English Department adds film, creative writing tracks
Starting this semester, the Department of English in The College of Arts and Sciences is adding two new tracks that students can pursue within the English and textual studies (ETS) major: film and screen studies and creative writing. The tracks are intended to respond to the growing number of students drawn to the ETS major primarily because of their interest in either film and screen studies or creative writing.
The department’s commitment to these areas of study has been strengthened in recent years through new hires and new course offerings. The proposed tracks are intended to serve as roadmaps to guide interested students in a coherent way through these particular areas of focus within the existing curriculum. The department expects the tracks to help with recruiting new ETS majors from among students interested in these fields, and expects them to serve the interests of these students as they go on to apply for graduate programs in film studies or creative writing, or as they enter the professional world in these fields.
Students will still be able to major in English and textual studies without limiting themselves to one of the two new tracks.
The film and screen studies track is designed for ETS majors with a particular interest in the critical study of film, video, television, gaming and other forms of screen-based media. In an increasingly mediated world, the ability to analyze screen-based texts critically has become a valuable skill for many professions and fields of study. The department’s courses in film and screen studies examine the historical, social and political contexts of these media forms and texts, as well as a range of critical and theoretical approaches to their study.
“With the increasing demand from undergraduates for courses in film studies and new media, along with our department’s recent hiring of Assistant Professor Chris Hanson, an expert in new media studies, we felt the time was right to introduce a new track within the English and textual studies major for students who want to focus their coursework around the critical study of screen-based media,” says Roger Hallas, associate professor and director of undergraduate studies in the English Department. “With film studies long established as one of the English Department’s research strengths, we offer an exciting and diverse range of lower- and upper-division courses in film and screen studies for ETS majors and minors, as well as students from many other programs.”
ETS offers three lower-division courses designed to develop foundational skills in film and screen studies: ETS 154 “Interpretation of Film;” ETS 145 “Reading Popular Culture;” and ETS 146 “Reading Screen Culture.” At the upper-division level, courses range from the study of specific genres and traditions, such as classical Hollywood, documentary film and digital games, to the exploration of important concepts in screen culture, such as nation, globalization, gender, sexuality, time and witnessing.
The creative writing track is designed for students who have an intense interest in developing their skills as writers and readers of fiction and/or poetry.
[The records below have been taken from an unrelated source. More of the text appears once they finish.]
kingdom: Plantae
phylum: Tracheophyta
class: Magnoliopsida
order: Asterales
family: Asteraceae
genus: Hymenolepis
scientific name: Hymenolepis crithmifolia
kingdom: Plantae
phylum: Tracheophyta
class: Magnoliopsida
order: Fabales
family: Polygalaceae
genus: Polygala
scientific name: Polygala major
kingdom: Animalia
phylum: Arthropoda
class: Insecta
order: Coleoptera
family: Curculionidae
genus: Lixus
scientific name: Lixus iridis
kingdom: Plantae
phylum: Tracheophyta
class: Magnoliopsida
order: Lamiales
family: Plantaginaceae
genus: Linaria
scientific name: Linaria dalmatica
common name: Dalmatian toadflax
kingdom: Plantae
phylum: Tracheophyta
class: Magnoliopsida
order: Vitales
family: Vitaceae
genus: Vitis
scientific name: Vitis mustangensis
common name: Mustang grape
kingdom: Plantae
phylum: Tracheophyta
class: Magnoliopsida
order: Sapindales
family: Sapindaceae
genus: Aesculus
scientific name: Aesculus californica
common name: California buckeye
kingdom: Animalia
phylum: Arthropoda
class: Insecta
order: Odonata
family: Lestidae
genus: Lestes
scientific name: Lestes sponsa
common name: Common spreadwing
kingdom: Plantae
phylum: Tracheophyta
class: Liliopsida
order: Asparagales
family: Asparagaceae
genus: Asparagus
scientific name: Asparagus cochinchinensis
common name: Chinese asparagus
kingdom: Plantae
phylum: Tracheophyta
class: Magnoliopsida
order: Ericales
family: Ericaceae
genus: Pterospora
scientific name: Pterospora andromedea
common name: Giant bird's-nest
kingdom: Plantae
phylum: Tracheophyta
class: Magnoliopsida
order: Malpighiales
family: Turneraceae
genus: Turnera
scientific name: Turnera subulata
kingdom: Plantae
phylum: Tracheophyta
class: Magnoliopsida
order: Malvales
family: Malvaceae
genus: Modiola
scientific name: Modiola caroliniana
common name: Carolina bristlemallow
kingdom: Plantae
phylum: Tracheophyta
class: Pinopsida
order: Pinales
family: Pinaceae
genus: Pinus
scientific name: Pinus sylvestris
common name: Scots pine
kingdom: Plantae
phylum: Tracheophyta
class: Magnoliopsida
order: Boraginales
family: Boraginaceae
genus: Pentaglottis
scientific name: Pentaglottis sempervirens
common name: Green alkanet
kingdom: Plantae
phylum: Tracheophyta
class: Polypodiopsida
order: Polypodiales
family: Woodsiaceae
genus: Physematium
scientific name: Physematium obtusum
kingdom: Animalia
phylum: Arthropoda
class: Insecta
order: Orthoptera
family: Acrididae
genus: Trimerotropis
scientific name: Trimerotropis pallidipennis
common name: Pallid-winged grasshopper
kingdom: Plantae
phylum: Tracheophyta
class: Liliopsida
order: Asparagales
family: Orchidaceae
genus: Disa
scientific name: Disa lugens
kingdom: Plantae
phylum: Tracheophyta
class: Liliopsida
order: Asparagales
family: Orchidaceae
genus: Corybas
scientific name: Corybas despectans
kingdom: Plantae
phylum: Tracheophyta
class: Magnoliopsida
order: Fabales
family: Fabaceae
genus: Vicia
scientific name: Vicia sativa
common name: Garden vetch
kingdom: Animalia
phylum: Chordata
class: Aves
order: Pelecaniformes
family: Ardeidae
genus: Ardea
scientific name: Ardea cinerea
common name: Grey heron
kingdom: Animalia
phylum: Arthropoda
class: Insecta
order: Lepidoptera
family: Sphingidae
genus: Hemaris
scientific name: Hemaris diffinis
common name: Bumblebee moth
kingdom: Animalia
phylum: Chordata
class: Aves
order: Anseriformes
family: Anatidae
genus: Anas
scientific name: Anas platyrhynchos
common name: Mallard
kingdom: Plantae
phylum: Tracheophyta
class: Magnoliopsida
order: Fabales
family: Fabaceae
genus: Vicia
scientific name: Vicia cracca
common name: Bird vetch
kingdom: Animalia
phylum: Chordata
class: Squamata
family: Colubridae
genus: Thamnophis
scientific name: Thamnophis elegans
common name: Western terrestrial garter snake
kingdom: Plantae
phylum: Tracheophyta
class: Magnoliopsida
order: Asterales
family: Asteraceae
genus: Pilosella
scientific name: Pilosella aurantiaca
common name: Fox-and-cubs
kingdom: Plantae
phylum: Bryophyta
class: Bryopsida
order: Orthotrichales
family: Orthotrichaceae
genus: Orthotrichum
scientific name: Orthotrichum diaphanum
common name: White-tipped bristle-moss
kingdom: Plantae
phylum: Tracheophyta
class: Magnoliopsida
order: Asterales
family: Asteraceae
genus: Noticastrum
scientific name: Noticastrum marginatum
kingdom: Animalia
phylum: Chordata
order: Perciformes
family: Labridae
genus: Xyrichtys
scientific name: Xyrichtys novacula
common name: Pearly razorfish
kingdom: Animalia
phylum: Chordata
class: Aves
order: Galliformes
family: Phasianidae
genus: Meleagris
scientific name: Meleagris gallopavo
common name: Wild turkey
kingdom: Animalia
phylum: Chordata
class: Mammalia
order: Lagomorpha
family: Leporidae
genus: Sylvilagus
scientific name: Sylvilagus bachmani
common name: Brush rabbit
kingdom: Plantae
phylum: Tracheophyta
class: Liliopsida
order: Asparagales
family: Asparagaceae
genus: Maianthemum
The department’s assumption is that students who want to write will need to read widely and critically and will be well served by a study of contemporary writing practices and the influences, precedents and roots of literature. Students will be expected to read contemporary and historical works from a range of aesthetic traditions that will provide a context to their development as artists. They will begin to think as writers do, understanding the aesthetic and moral choices writers confront as they write. In addition, students will have ample opportunity for frequent and extensive writing and rewriting as they read, critique and support each other’s work under the guidance of the faculty of the M.F.A. in creative writing, a nationally ranked program.
“The new creative writing track within the existing English and textual studies major will allow students to focus on creative writing coursework while earning the ETS degree–a best-of-both-worlds scenario for those who would like to pursue writing poetry and fiction but perhaps not exclusively,” says Christopher Kennedy, director of creative writing in the English department. “The flexibility of the new track is one of its great strengths, and there will now be more creative writing classes available to accommodate those who have an interest.”
ETS offers two lower division “gateway”courses that will develop the foundational grammar for the study of fiction and poetry: ETS151 “Interpretation of Poetry,” and ETS 153 “Interpretation of Fiction.” At the upper-division level, the department offers the “hybrid” critical-creative courses ETS 301 “Reading and Writing Prose;” ETS 303 “Reading and Writing Fiction;” or ETS 304 “Reading and Writing Poetry.” These classes focus intensely on craft and the imitative aspects of writing, requiring both an analytical paper and creative imitation of prose, fiction, or poetry. The department also offers introductory and advanced workshops in poetry and fiction (ETS 215, 217, 401 and 403). These courses offer extensive practice in writing within these genres in a workshop setting.